== RECORD EXCERPTS
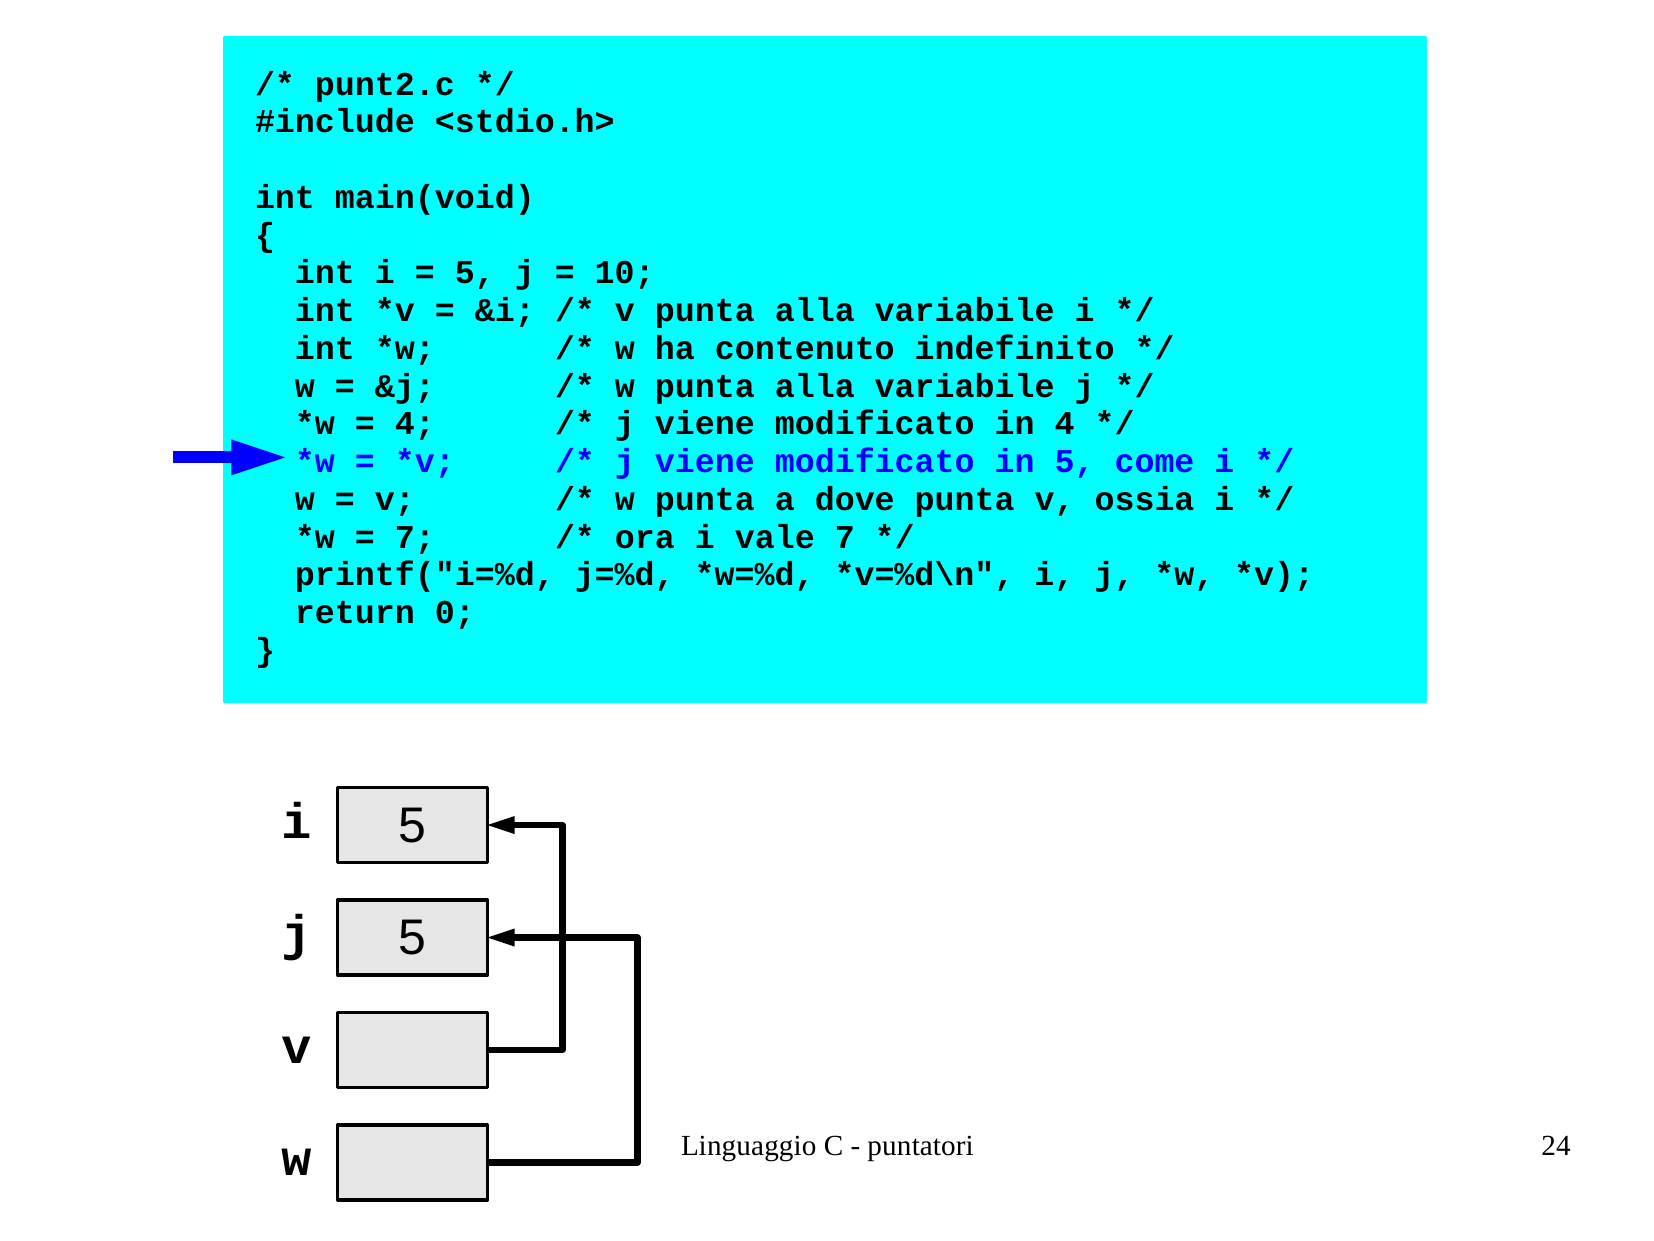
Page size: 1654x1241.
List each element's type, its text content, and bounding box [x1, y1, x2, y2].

text_box [337, 1012, 488, 1088]
text_box [337, 1125, 488, 1201]
text_box 5 [337, 900, 488, 976]
text_box j [262, 900, 331, 976]
text_box w [262, 1125, 331, 1201]
text_box v [262, 1012, 331, 1088]
text_box i [262, 787, 331, 863]
text_box 5 [337, 787, 488, 863]
text_box /* punt2.c */ #include <stdio.h> int main(void) { int i = 5, j = 10; int *v = &i; /* v punta alla variabile i */ int *w; /* w ha contenuto indefinito */ w = &j; /* w punta alla variabile j */ *w = 4; /* j viene modificato in 4 */ *w = *v; /* j viene modificato in 5, come i */ w = v; /* w punta a dove punta v, ossia i */ *w = 7; /* ora i vale 7 */ printf("i=%d, j=%d, *w=%d, *v=%d\n", i, j, *w, *v); return 0; } [225, 37, 1426, 702]
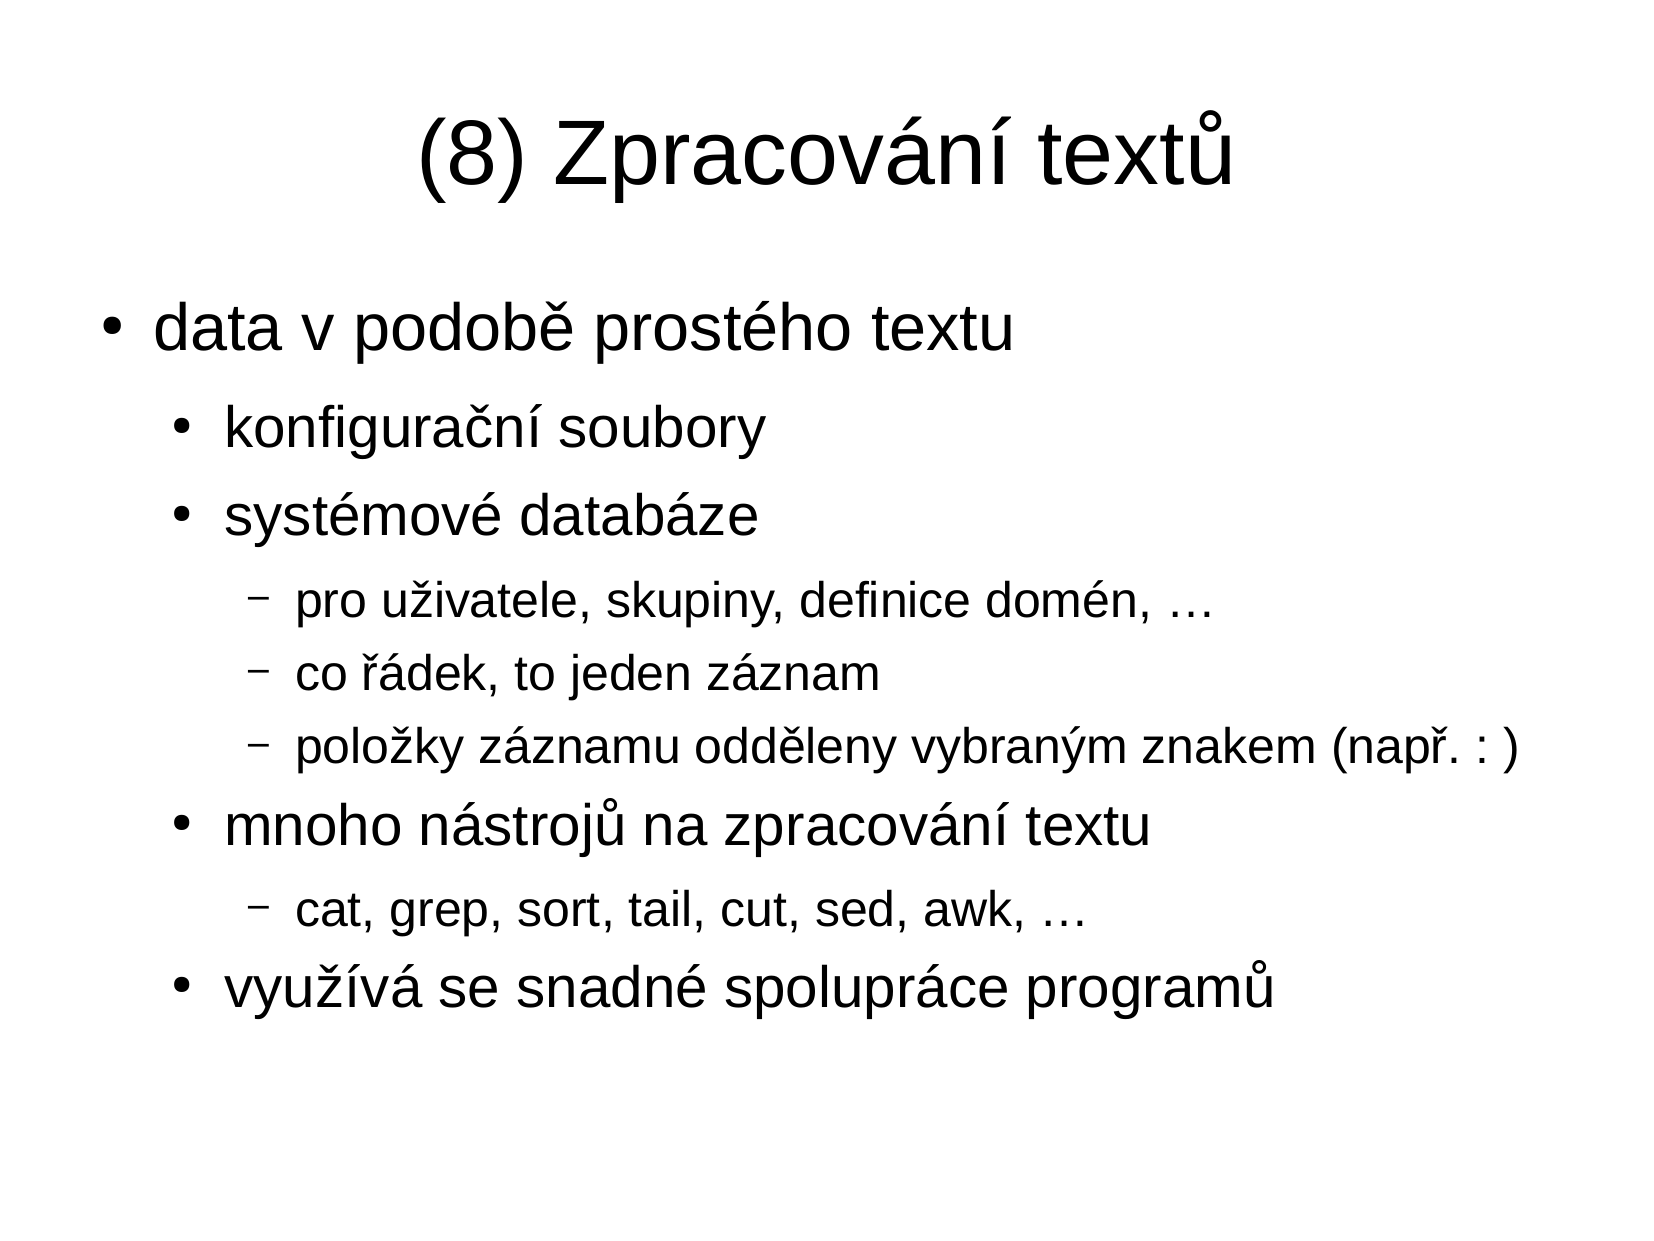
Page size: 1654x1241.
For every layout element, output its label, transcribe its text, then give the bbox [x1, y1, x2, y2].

title (8) Zpracování textů [82, 56, 1571, 250]
list data v podobě prostého textu konfigurační soubory systémové databáze pro uživatele, skupiny, definice domén, … co řádek, to jeden záznam položky záznamu odděleny vybraným znakem (např. : ) mnoho nástrojů na zpracování textu cat, grep, sort, tail, cut, sed, awk, … využívá se snadné spolupráce programů [82, 290, 1571, 1094]
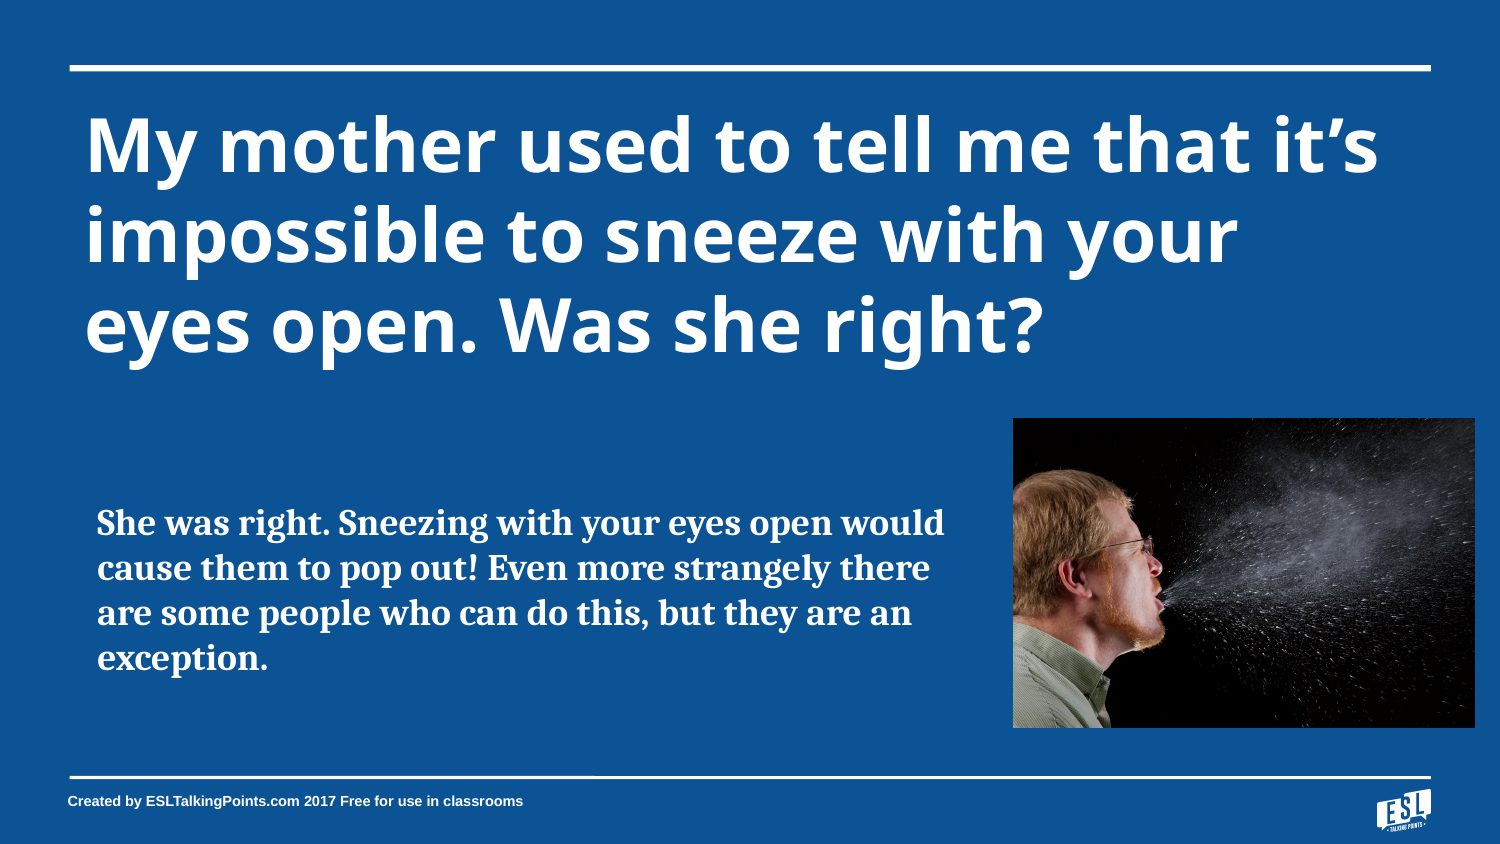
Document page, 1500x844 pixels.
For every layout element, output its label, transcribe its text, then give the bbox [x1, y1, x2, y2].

title My mother used to tell me that it’s impossible to sneeze with your eyes open. Was she right? [69, 82, 1431, 394]
picture [1377, 789, 1431, 832]
title She was right. Sneezing with your eyes open would cause them to pop out! Even more strangely there are some people who can do this, but they are an exception. [82, 483, 989, 740]
text_box Created by ESLTalkingPoints.com 2017 Free for use in classrooms [52, 779, 1070, 822]
picture [1013, 418, 1475, 728]
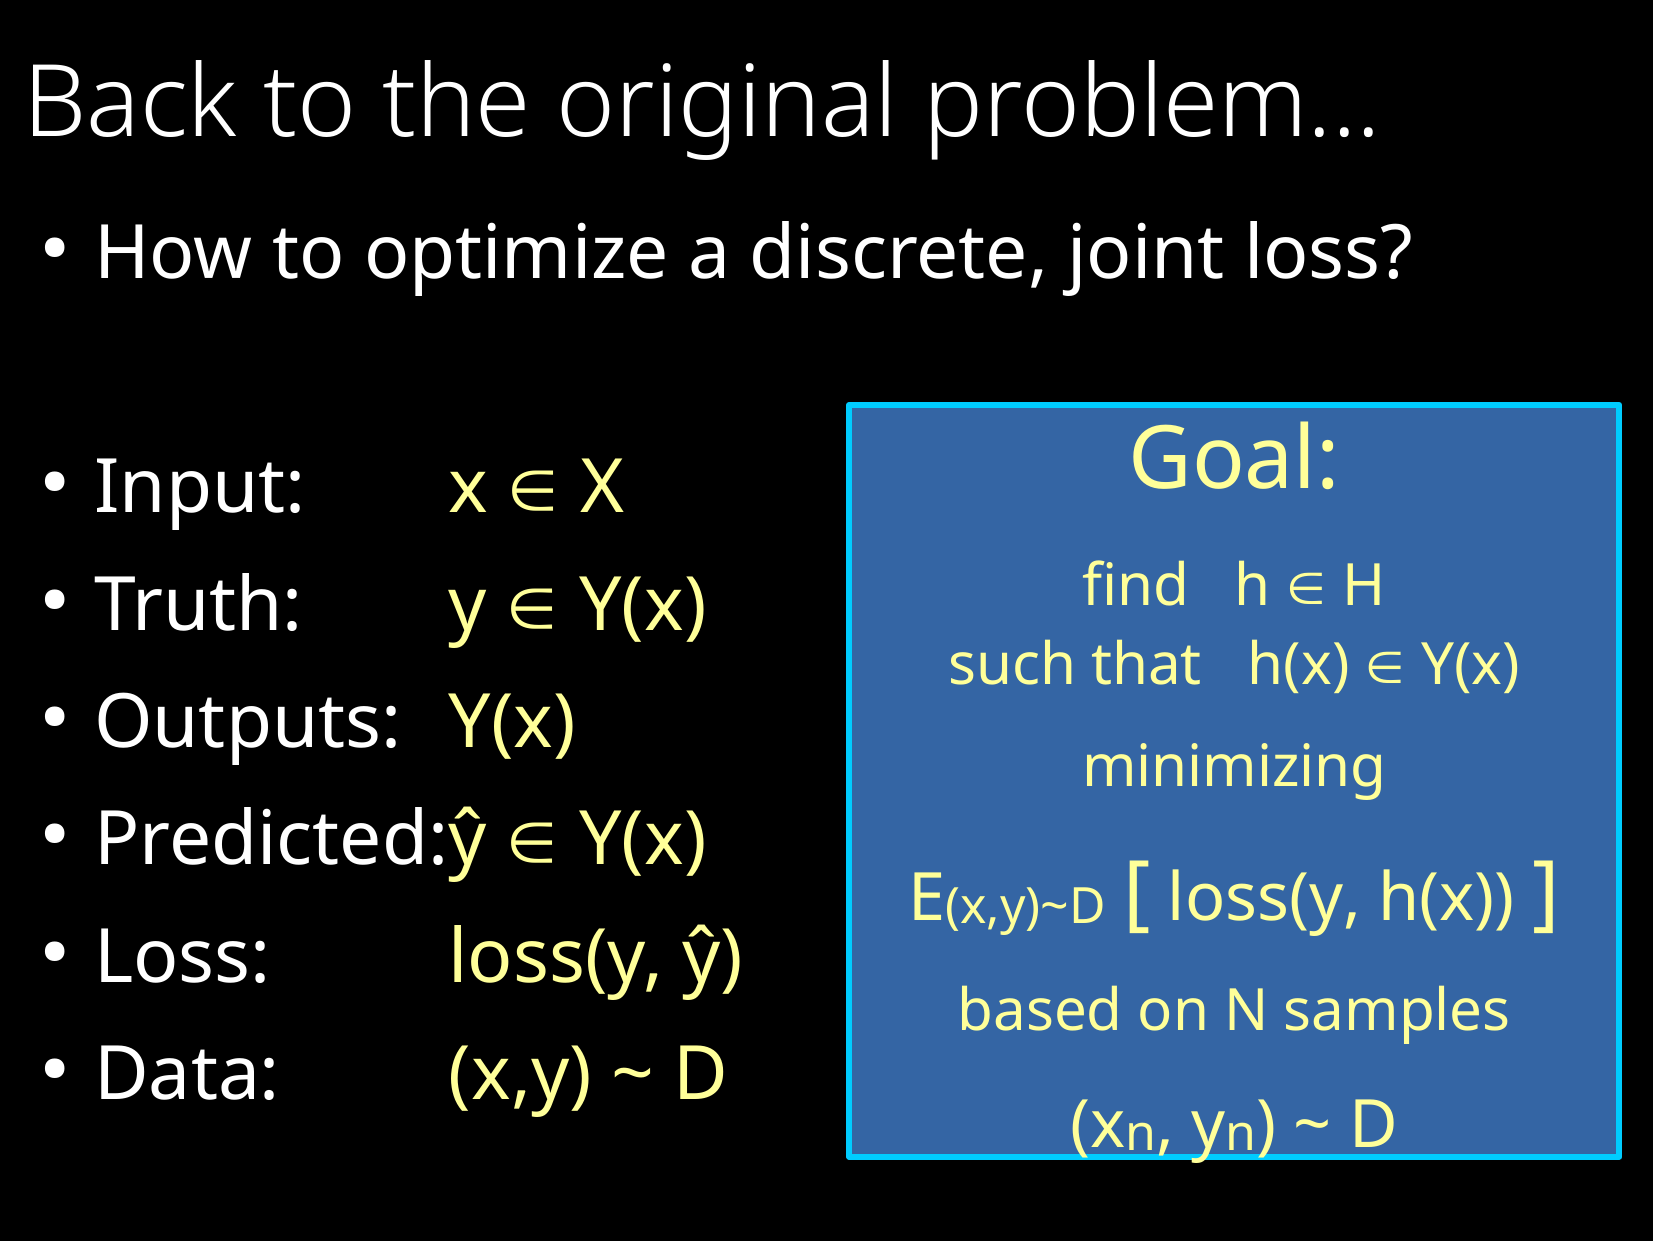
====
### EXERCISE
Rewrite all the entries with every "bbox" changed to "bounding box" and everything else left as it is. Omit the pictures from your answer.

### RESULT BELOW
Page size: 1654x1241.
List each element's type, its text content, and bounding box [x1, y1, x2, y2].

text_box [337, 1012, 488, 1088]
text_box [337, 1125, 488, 1201]
text_box 5 [337, 900, 488, 976]
text_box j [262, 900, 331, 976]
text_box w [262, 1125, 331, 1201]
text_box v [262, 1012, 331, 1088]
text_box i [262, 787, 331, 863]
text_box 5 [337, 787, 488, 863]
text_box /* punt2.c */ #include <stdio.h> int main(void) { int i = 5, j = 10; int *v = &i; /* v punta alla variabile i */ int *w; /* w ha contenuto indefinito */ w = &j; /* w punta alla variabile j */ *w = 4; /* j viene modificato in 4 */ *w = *v; /* j viene modificato in 5, come i */ w = v; /* w punta a dove punta v, ossia i */ *w = 7; /* ora i vale 7 */ printf("i=%d, j=%d, *w=%d, *v=%d\n", i, j, *w, *v); return 0; } [225, 37, 1426, 702]
Page size: 1654x1241.
For every layout element, output its label, transcribe its text, then give the bounding box [x1, y1, x2, y2].

title (8) Zpracování textů [82, 56, 1571, 250]
list data v podobě prostého textu konfigurační soubory systémové databáze pro uživatele, skupiny, definice domén, … co řádek, to jeden záznam položky záznamu odděleny vybraným znakem (např. : ) mnoho nástrojů na zpracování textu cat, grep, sort, tail, cut, sed, awk, … využívá se snadné spolupráce programů [82, 290, 1571, 1094]
Document page, 1500x844 pixels.
For every layout element, output its label, transcribe its text, then give the bounding box [x1, y1, x2, y2].

title My mother used to tell me that it’s impossible to sneeze with your eyes open. Was she right? [69, 82, 1431, 394]
picture [1377, 789, 1431, 832]
title She was right. Sneezing with your eyes open would cause them to pop out! Even more strangely there are some people who can do this, but they are an exception. [82, 483, 989, 740]
text_box Created by ESLTalkingPoints.com 2017 Free for use in classrooms [52, 779, 1070, 822]
picture [1013, 418, 1475, 728]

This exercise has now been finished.